Tingi büyükannesiyle yaşıyormuş.
تِينْغِي يَعِيشُ مَعَ جَدَّتِهِ.
Onunla beraber ineklere bakıyor, onlara göz kulak oluyormuş.
هُوَ اِعْتَادَ أَنْ يَهْتَمَّ بِالبَقَرَ مَعَهَا.
Bir gün askerler gelmiş.
فِي أَحَدِ الأَيَّامِ جَاءَ اَلجُنودُ.
İnekleri alıp götürmüşler.
وَأَخَذُوا اَلبَقَرَ بَعِيداً.
Tingi ve büyükannesi kaçıp saklanmışlar.
هَرَبَ تِينْغِي وَجَدَّتُهُ بَعِيداً وَاختَبَؤُا.
Geceye kadar ormanda saklanmışlar.
وَاخْتَبَؤُا بيْنَ اَلشُّجَيْرَاتِ حَتَّى اللَّيْلِ.
Sonra askerler geri gelmiş.
ثُمَّ عَادَ اَلجُنودُ.
Büyükannesi Tingi’yi yaprakların altına saklamış.

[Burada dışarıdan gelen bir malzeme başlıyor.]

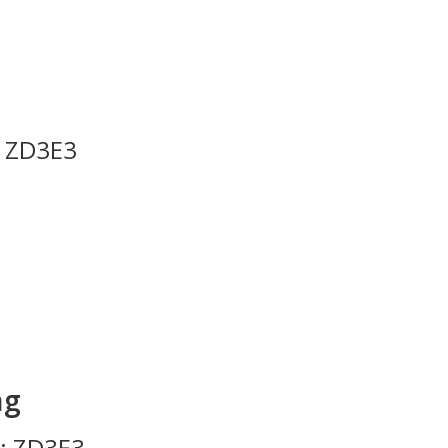
: ZD3E3
ng
.: ZD3E3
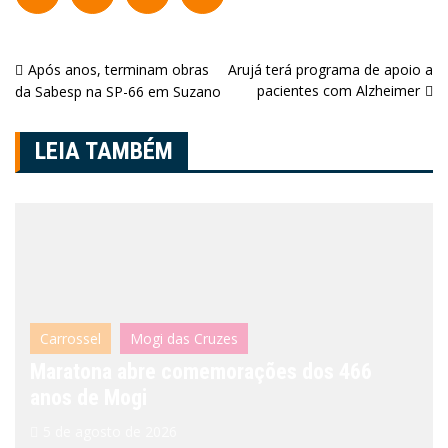
Navegação
Após anos, terminam obras
Arujá terá programa de apoio a
pacientes com Alzheimer
da Sabesp na SP-66 em Suzano
de
Post
LEIA TAMBÉM
Carrossel
Mogi das Cruzes
Maratona abre comemorações dos 466
anos de Mogi
5 de agosto de 2026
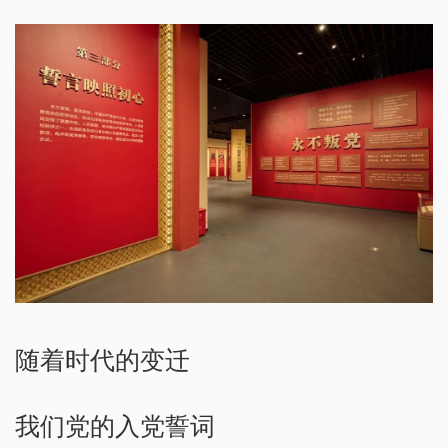
随着时代的变迁
我们党的入党誓词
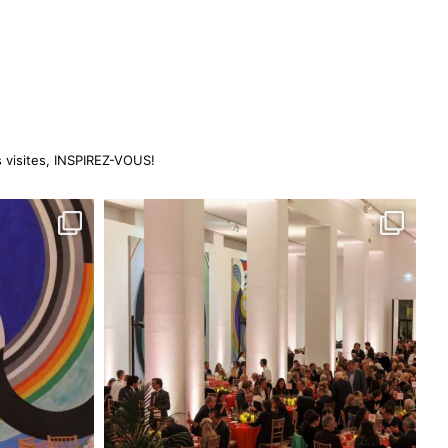
visites,
INSPIREZ-VOUS!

خَبَّأَتْ اَلجَدَّةُ تِينْغِي تَحْتَ الأَوْرَاقِ.
Askerlerden biri ayağını tam onun üstüne basmış, ama o hiç kımıldamamış.
وَضَعَ أَحَدُ اَلجُنُودِ قَدَمَهُ عَلَى يَمِينِهِ، لَكِنَّهُ بَقِيَ هَادِئاً.
Tehlike geçtiğinde, Tingi ve büyükannesi tekrar ortaya çıkmışlar.
عِندَمَا صَارَ اَلمَكَانُ آمِناً، خَرَجَ تِينْغِي وجَدَّتَهُ.
Yavaşça, dikkatle ve sessizce evlerine doğru hareket etmişler.
وَتَسَلَّلَا إِلَى بَيْتِهِمَا بِبُطْئٍ.